In Postgres, a pseudo data type named “SERIAL” can be used for the PRIMARY KEY column to define an auto-incremented primary key.
This write-up will teach you how to define an auto-incremented primary key in Postgres via practical examples.
How to Define/Create an Auto Incremented Primary Key in Postgres?
You can define an auto-increment primary key at the time of table creation using the following syntax:
CREATE TABLE table_name( col_name SERIAL PRIMARY KEY )
An auto-incremented unique identifier will be created using the syntax above.
Example: How Do I Create/Define an Auto-Incremented Primary Key in Postgres?
This example will show you how to define an auto-incremented primary key while table creation:
CREATE TABLE company_details( c_id SERIAL PRIMARY KEY, c_ceo TEXT, ceo_id INT );
The above query will create an auto-incremented PRIMARY KEY named “c_id” for the company_details table:
The above snippet shows that a table named “company_details” has been created with three columns: c_id, c_ceo, and ceo_id. Now, we will execute the INSERT INTO statement to insert the data into the “company_details” table:
INSERT INTO company_details(c_ceo, ceo_id) VALUES ('Joe', 5), ('Joseph', 2), ('Alex', 3), ('Ambrose', 1), ('Mike', 4), ('Seth', 6);
Since the c_id column is defined with the SERIAL data type, so there is no need to specify the value for that particular column while data insertion. The value of the c_id column will be auto-incremented for each record:
All the records have been inserted into the company_details table.

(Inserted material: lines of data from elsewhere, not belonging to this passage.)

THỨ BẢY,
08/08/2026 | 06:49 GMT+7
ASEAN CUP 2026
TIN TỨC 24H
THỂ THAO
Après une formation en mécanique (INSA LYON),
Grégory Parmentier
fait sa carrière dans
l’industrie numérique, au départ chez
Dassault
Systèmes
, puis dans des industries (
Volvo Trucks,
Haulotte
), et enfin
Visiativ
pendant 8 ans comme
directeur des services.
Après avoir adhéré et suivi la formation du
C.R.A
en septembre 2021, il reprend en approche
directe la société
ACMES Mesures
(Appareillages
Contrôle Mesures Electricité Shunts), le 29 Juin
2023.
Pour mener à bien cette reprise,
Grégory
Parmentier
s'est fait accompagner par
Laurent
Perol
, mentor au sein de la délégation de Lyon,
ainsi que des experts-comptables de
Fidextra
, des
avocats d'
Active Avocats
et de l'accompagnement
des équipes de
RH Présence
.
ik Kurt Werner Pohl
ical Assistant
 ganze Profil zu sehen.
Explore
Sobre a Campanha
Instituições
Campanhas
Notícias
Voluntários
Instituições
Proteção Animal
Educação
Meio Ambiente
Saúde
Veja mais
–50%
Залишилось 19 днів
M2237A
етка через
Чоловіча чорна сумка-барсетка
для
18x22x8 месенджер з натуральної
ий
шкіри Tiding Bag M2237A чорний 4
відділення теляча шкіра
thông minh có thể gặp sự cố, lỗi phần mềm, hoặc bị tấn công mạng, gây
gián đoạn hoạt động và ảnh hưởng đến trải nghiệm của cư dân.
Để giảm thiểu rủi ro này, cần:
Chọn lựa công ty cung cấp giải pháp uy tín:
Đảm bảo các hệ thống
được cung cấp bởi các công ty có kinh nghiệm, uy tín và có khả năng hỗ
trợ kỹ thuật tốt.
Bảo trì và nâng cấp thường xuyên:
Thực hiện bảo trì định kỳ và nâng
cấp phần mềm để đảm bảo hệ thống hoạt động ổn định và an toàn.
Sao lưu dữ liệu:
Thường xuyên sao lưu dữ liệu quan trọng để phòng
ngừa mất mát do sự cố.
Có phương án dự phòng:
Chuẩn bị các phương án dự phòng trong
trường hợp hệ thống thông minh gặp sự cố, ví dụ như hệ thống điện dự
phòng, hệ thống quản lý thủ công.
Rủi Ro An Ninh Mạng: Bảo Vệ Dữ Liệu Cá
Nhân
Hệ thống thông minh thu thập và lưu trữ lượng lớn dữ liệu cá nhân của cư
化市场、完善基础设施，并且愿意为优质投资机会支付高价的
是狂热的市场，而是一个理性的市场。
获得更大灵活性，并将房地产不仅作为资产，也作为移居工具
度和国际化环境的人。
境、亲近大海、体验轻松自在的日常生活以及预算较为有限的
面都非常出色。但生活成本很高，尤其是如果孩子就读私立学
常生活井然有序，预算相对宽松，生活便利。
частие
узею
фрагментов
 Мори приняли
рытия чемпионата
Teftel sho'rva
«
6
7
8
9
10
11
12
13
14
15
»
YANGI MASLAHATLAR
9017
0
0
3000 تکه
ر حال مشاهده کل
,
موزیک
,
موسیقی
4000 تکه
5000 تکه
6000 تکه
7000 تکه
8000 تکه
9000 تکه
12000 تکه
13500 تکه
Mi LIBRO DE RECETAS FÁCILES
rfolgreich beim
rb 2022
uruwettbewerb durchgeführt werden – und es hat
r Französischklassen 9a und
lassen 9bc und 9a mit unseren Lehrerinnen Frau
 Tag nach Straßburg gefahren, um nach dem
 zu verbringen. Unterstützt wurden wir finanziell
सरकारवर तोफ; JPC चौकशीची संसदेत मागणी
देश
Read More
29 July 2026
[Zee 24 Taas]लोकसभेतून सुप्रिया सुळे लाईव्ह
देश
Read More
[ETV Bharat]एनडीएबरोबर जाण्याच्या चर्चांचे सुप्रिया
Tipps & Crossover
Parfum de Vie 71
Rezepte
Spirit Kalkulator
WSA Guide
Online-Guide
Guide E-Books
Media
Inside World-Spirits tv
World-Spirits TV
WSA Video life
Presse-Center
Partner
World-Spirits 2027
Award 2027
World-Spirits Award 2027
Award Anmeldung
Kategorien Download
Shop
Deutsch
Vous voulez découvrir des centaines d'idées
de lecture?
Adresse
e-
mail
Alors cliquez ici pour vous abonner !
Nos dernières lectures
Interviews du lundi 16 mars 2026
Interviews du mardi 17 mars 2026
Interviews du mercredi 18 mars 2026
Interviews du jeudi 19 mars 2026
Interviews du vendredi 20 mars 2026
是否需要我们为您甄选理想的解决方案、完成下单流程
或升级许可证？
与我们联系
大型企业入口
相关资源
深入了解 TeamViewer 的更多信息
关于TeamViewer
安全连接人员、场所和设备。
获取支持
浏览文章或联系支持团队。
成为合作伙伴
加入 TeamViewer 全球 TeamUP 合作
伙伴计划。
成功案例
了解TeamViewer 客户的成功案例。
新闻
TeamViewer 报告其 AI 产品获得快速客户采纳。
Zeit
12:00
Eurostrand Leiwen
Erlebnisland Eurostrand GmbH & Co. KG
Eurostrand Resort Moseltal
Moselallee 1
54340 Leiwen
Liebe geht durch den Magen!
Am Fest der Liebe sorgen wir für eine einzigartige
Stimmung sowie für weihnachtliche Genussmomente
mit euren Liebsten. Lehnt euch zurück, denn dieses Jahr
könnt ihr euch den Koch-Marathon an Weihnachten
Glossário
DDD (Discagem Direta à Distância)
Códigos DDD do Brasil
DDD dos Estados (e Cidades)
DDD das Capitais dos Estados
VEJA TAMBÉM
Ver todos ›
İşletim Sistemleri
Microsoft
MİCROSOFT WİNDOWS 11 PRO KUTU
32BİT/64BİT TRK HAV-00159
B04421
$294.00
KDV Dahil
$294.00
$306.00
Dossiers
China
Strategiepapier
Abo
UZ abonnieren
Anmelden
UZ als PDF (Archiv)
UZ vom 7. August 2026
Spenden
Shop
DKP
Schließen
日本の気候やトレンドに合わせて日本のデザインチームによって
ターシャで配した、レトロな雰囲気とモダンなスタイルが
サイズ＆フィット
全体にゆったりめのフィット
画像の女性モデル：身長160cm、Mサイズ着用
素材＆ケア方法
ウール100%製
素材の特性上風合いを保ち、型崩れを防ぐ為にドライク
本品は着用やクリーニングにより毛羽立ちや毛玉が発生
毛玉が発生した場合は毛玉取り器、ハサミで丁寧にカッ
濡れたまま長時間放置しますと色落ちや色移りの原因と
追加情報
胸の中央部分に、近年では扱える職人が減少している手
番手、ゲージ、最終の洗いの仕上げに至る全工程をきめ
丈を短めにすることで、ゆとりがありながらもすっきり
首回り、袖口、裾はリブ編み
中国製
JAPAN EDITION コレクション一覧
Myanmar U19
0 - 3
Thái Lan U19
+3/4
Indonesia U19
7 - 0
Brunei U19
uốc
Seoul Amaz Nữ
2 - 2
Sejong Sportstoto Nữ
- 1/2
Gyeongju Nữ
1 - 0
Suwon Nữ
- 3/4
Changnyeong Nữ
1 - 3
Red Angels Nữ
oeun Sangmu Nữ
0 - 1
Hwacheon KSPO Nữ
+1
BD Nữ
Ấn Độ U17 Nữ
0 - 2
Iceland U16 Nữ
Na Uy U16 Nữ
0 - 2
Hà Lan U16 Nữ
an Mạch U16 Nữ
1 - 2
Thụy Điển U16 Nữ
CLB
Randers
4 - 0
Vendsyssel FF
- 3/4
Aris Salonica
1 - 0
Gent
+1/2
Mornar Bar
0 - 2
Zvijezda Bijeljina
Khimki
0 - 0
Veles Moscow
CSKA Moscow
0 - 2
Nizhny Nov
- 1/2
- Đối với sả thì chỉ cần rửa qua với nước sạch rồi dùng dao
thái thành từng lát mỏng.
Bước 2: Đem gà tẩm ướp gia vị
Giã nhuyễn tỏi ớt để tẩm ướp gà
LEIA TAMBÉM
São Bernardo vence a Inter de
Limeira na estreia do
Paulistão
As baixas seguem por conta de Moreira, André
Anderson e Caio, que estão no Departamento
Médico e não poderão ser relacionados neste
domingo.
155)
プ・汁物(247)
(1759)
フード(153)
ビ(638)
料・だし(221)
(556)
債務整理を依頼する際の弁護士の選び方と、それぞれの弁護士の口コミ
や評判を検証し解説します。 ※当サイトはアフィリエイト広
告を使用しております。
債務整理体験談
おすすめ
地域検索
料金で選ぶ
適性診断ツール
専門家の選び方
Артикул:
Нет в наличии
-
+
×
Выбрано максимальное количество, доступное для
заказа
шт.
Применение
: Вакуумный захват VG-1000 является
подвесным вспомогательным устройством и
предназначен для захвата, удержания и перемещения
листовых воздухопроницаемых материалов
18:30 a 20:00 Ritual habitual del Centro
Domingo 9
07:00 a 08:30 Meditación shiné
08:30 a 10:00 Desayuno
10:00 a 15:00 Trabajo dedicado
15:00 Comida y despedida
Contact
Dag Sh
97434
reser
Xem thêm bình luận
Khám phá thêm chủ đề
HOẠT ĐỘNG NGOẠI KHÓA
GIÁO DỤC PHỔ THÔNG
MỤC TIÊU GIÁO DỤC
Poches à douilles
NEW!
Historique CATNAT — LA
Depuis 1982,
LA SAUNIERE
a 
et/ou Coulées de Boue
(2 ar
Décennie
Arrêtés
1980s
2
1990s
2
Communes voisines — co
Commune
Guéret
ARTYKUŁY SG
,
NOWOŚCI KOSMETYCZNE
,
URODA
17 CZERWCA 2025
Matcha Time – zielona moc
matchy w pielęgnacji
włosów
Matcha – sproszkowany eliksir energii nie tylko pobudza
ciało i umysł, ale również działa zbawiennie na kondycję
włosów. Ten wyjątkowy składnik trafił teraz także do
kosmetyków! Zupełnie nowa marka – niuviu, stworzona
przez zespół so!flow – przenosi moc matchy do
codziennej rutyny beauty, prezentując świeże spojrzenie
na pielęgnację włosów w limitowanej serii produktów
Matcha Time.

Executing the SELECT * command will show the table’s data:
SELECT * FROM company_details;
The output snippet authenticates the working of the auto-incremented primary key.
This is how you can create an auto-incremented Primary key in Postgres.
To define an auto-incremented primary key in Postgres, specify a column name followed by a pseudo data type named “SERIAL”, and then specify the PRIMARY KEY keyword. In such cases, PostgreSQL will address all behind the scene complexities and auto-increment the primary key value for each insertion. This write-up explained how to define/create an auto-incremented primary in Postgres using the SERIAL pseudo-data type.